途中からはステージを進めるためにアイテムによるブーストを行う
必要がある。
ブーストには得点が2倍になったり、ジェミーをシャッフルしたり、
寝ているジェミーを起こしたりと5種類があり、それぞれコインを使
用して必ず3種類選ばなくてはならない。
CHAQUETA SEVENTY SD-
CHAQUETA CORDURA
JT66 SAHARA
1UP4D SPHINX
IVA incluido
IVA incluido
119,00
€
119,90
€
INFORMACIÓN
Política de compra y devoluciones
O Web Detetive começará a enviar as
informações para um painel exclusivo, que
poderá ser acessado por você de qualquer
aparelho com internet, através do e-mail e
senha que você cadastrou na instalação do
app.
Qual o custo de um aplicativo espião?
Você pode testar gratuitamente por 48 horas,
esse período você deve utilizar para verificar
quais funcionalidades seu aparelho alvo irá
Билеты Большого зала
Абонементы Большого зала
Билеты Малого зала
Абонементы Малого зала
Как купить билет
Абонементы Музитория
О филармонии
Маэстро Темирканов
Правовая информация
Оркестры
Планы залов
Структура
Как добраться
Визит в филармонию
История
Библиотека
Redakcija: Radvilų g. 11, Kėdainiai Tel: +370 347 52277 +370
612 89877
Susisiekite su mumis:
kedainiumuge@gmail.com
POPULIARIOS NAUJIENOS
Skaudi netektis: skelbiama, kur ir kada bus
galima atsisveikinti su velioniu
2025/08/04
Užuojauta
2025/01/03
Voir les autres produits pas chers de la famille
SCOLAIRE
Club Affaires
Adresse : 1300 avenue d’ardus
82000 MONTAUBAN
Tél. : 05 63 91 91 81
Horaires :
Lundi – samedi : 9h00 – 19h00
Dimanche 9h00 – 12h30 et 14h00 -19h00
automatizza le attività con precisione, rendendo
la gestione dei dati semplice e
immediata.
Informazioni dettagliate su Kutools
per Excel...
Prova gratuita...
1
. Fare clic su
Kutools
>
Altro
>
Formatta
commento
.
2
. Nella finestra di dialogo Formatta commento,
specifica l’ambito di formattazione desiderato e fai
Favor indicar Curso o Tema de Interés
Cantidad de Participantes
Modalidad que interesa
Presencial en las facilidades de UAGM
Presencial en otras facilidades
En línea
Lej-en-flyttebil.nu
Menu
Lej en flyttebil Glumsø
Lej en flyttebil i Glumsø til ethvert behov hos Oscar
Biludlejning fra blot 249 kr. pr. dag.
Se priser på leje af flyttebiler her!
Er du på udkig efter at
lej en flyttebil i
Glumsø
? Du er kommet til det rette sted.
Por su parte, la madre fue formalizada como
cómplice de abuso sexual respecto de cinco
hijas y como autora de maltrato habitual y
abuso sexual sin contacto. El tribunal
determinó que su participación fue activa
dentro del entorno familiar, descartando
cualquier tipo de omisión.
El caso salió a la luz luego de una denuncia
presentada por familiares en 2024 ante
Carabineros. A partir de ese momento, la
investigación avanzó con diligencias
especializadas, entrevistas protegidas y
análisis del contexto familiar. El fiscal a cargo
************
■ **Activity**
Which lines hold the word "abuso"? Return all of them from the records above.

■ **Task answer**
cómplice de abuso sexual respecto de cinco
abuso sexual sin contacto. El tribunal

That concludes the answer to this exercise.